● Problem set
**A.** In the listing, repeat word for word the lines from the one holding "is to get bracelets" through the one holding "date to improve your appealing profile.", with both of those lines included.
**B.** Continue the essay on climate change and the Australian fires from the point where it stops.

But...where I live in New Zealand, things are ok. On a day to day basis, I don't think much about there being a 'climate emergency' because right now, none of this truly impacts the way I live my life. In notoriously blustery Wellington, we make dark jokes about global warming giving us more sunny days. Then we go to the beach. 'Climate change' is something that exists in the periphery of our consciousness. We know it's there, and it's a 'big issue' and 'something must be done' but we've got deadlines to meet, and projects to manage, and rent to pay, and the boss is difficult, and the kids need school uniforms, and our ageing parents need care, and we're planning a holiday because we're exhausted, and saving up for a house. We're all still living that capitalist life, earning money, saving, spending, consuming, accumulating. For those of us in cities and countries where climate change isn't affecting our daily routines, life goes on much as it always has. It's a little too easy for us to assume that it always will. And we're quite good at distracting ourselves from things we don't want to think about.



But in country Australia, you can't ignore it. Or pretend it's not real and dangerous. On a personal level it has quite suddenly and unavoidably become deeply alarming. Because as we ring in the New Year - with all of its fresh hope, promise and reflection - I'm acutely aware of the fact that there's not much point to any of our ambitions and endeavours, our bucket lists and #lifegoals, if we don't have a liveable planet or functioning society in which to explore and enact them. What's the point of 'personal-growth' or 'career advancement' or 're-modelling the house' if the need for survival narrows our focus to a literal 'how do we get enough water today'? This Christmas and New Year, glued to the 'Fires Near Me' app, I found myself actively resenting the carefree celebrations of others around the world. Watching Australia burn and its people suffer, I couldn't muster any energy for traditional end-of-year celebrations and rituals. Because what Australia, and by extension the rest of the world, is facing right now, is not just distressing or depressing, but bloody terrifying. I haven't been able to sleep. I can't un-see what I've seen. And I can't pretend any longer that climate change isn't going to have a devastating impact on those of us currently inhabiting the earth, within our lifetimes. Most especially our youngest generations. It's happening now.


I'm heartbroken, and ANGRY. At myself, for not caring enough about this until it touched my own life. At human nature, because as a species we're all a bit like this. Most especially at those in power for failing to step up and lead with compassion, empathy, wisdom and foresight. For not acting in the best interests of the people they purport to serve. For using economic growth as a marker of 'success' when in truth, the way our current economic system functions, is killing us - and the planet. For refusing to plan for a future in which they no longer exist, and denying the voices of scientists who have been warning us about this for decades. I'm not saying I can do a better job. But I am saying that maybe it's not the wisest move letting humans who have only ever known the privilege of wealth, class, and a lack of genuine hardship or hard work, govern people and countries. Because for the most part they seem to have no idea how to do this without cementing already entrenched political divides and power systems. Privilege tends to protect its own. A lot of us already know this. But...what are we doing about it?

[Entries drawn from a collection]

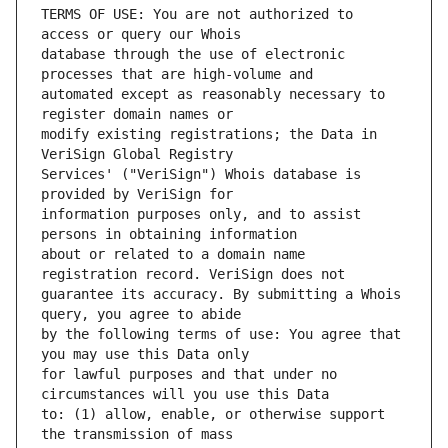
TERMS OF USE: You are not authorized to 
database through the use of electronic 
automated except as reasonably necessary to 
modify existing registrations; the Data in 
Services' ("VeriSign") Whois database is 
information purposes only, and to assist 
about or related to a domain name 
guarantee its accuracy. By submitting a Whois 
by the following terms of use: You agree that 
for lawful purposes and that under no 
to: (1) allow, enable, or otherwise support 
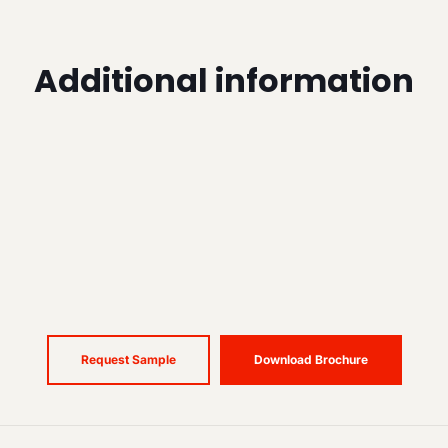
Additional information
Request Sample
Download Brochure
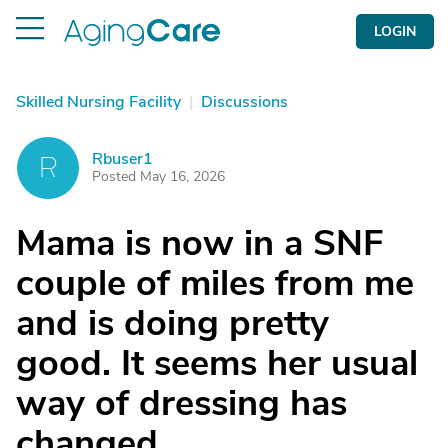
LOGIN
Skilled Nursing Facility
|
Discussions
Rbuser1
R
Posted May 16, 2026
Mama is now in a SNF
couple of miles from me
and is doing pretty
good. It seems her usual
way of dressing has
changed.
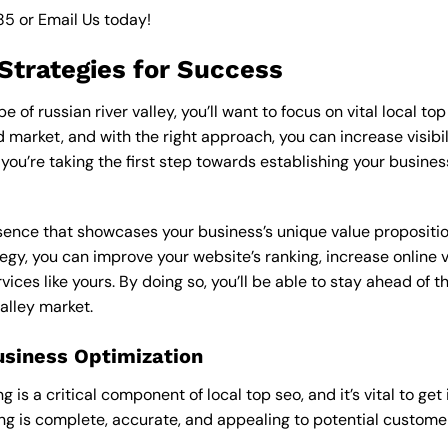
85
or
Email Us
today!
 Strategies for Success
of russian river valley, you’ll want to focus on vital local to
market, and with the right approach, you can increase visibilit
, you’re taking the first step towards establishing your busin
esence that showcases your business’s unique value proposition
ategy, you can improve your website’s ranking, increase online 
vices like yours. By doing so, you’ll be able to stay ahead of 
valley market.
usiness Optimization
is a critical component of local top seo, and it’s vital to get i
ting is complete, accurate, and appealing to potential custom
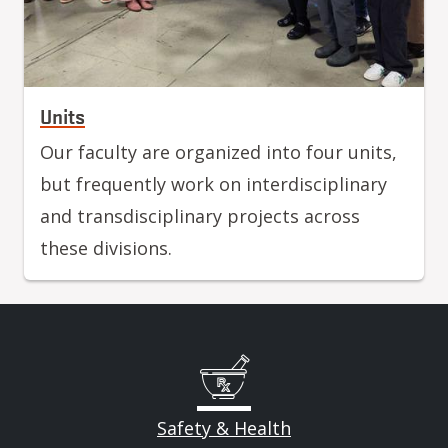
Units
Our faculty are organized into four units,
but frequently work on interdisciplinary
and transdisciplinary projects across
these divisions.
Safety & Health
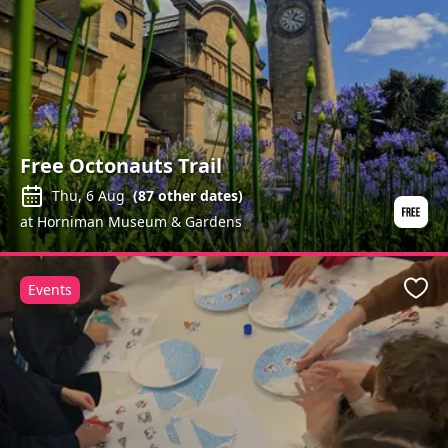
Free Octonauts Trail
Thu, 6 Aug
(
87
other dates)
at Horniman Museum & Gardens
Events
Favo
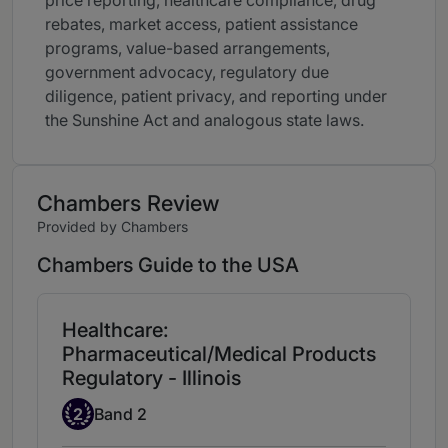
price reporting, healthcare compliance, drug
rebates, market access, patient assistance
programs, value-based arrangements,
government advocacy, regulatory due
diligence, patient privacy, and reporting under
the Sunshine Act and analogous state laws.
Chambers Review
Provided by Chambers
Chambers Guide to the USA
Healthcare:
Pharmaceutical/Medical Products
Regulatory - Illinois
Band 2
2
Band 2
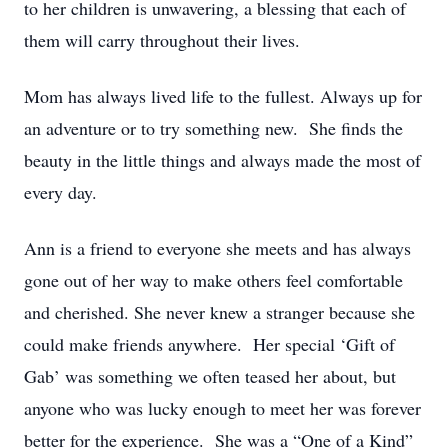
to her children is unwavering, a blessing that each of
them will carry throughout their lives.
Mom has always lived life to the fullest. Always up for
an adventure or to try something new. She finds the
beauty in the little things and always made the most of
every day.
Ann is a friend to everyone she meets and has always
gone out of her way to make others feel comfortable
and cherished. She never knew a stranger because she
could make friends anywhere. Her special ‘Gift of
Gab’ was something we often teased her about, but
anyone who was lucky enough to meet her was forever
better for the experience. She was a “One of a Kind”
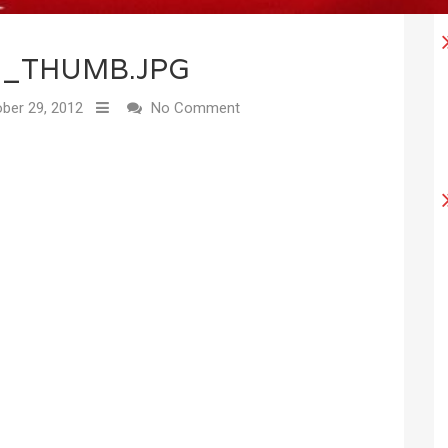
2_THUMB.JPG
ber 29, 2012
No Comment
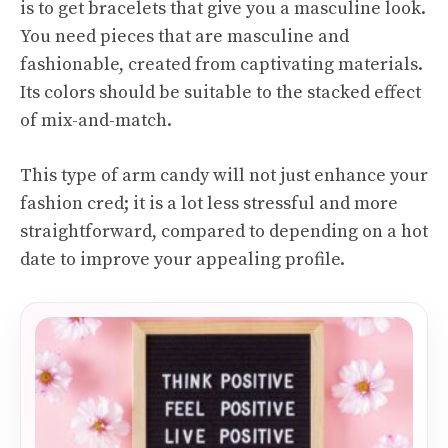
is to get bracelets that give you a masculine look.
You need pieces that are masculine and
fashionable, created from captivating materials.
Its colors should be suitable to the stacked effect
of mix-and-match.
This type of arm candy will not just enhance your
fashion cred; it is a lot less stressful and more
straightforward, compared to depending on a hot
date to improve your appealing profile.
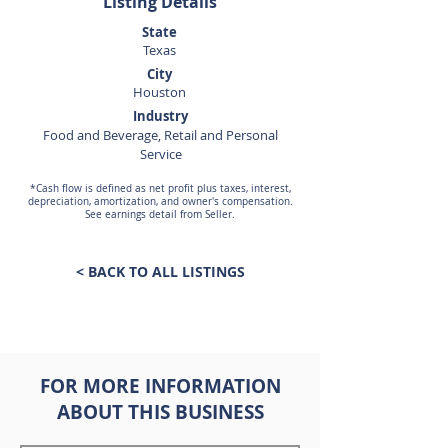
Listing Details
State
Texas
City
Houston
Industry
Food and Beverage, Retail and Personal
Service
*Cash flow is defined as net profit plus taxes, interest,
depreciation, amortization, and owner's compensation.
See earnings detail from Seller.
< BACK TO ALL LISTINGS
FOR MORE INFORMATION
ABOUT THIS BUSINESS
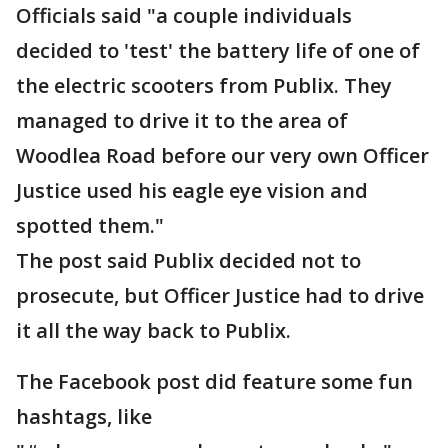
Officials said "a couple individuals
decided to 'test' the battery life of one of
the electric scooters from Publix. They
managed to drive it to the area of
Woodlea Road before our very own Officer
Justice used his eagle eye vision and
spotted them."
The post said Publix decided not to
prosecute, but Officer Justice had to drive
it all the way back to Publix.
The Facebook post did feature some fun
hashtags, like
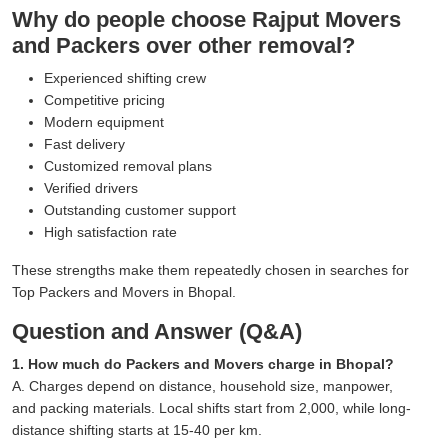
Why do people choose Rajput Movers
and Packers over other removal?
Experienced shifting crew
Competitive pricing
Modern equipment
Fast delivery
Customized removal plans
Verified drivers
Outstanding customer support
High satisfaction rate
These strengths make them repeatedly chosen in searches for
Top Packers and Movers in Bhopal.
Question and Answer (Q&A)
1. How much do Packers and Movers charge in Bhopal?
A. Charges depend on distance, household size, manpower,
and packing materials. Local shifts start from 2,000, while long-
distance shifting starts at 15-40 per km.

● Expected responses
**A.**
is to get bracelets that give you a masculine look.
You need pieces that are masculine and
fashionable, created from captivating materials.
Its colors should be suitable to the stacked effect
of mix-and-match.
This type of arm candy will not just enhance your
fashion cred; it is a lot less stressful and more
straightforward, compared to depending on a hot
date to improve your appealing profile.

**B.**
I don't pretend to have all the answers. It is overwhelming. One thing I know is that 'business as usual' is not gonna cut it anymore. It's too late. We are facing imminent, catastrophic climate change, which will alter our lives irrevocably. Choosing not to think about it, or convincing ourselves 'it won't happen to me' is a luxury we won't have for much longer. Fear and anxiety are natural responses. Action and engagement are the solutions. Maybe we could all face it head on, together, figure out how we're gonna tackle it, and what we can each contribute.


And if all it takes is $300 billion to buy us another 20 years in which to get this right, then Jeff Bezos, Bill Gates and their mates - the top 1% of the top 1% - could easily foot the bill, with money to spare. Seems like a plan to me. How about it, lads? Use that white privilege for good!


In the developed world there's no getting away from the fact that, in order to enact meaningful change in the exploitative systems responsible for causing this crisis in the first place, the most privileged amongst us will be asked to give up some of that privilege. We need a readjustment of our values. And I'm not just talking about rich, white billionaires. I'm talking about all of us - finger pointed firmly at myself - who currently benefit from the societies and products we've built on the backs of poorer nations, and the depletion of our own resources. We're all complicit (hell, if we use something as simple as a smartphone we're complicit). And things will get a little uncomfortable if we start shifting systems. That's to be expected. We've been too comfortable for too long.


But this is our life now. It's not an issue of 'the left' or 'the right'. Climate disasters don't take sides or care for political and religious beliefs. Destruction on this scale affects all of us alike. If we want our kids to grow up in a world that even marginally resembles our current experience, we have to get a grip and take action. To stop thinking about ourselves and our lives as individualistically as we've become accustomed to. As if our choices don't affect anyone or anything else.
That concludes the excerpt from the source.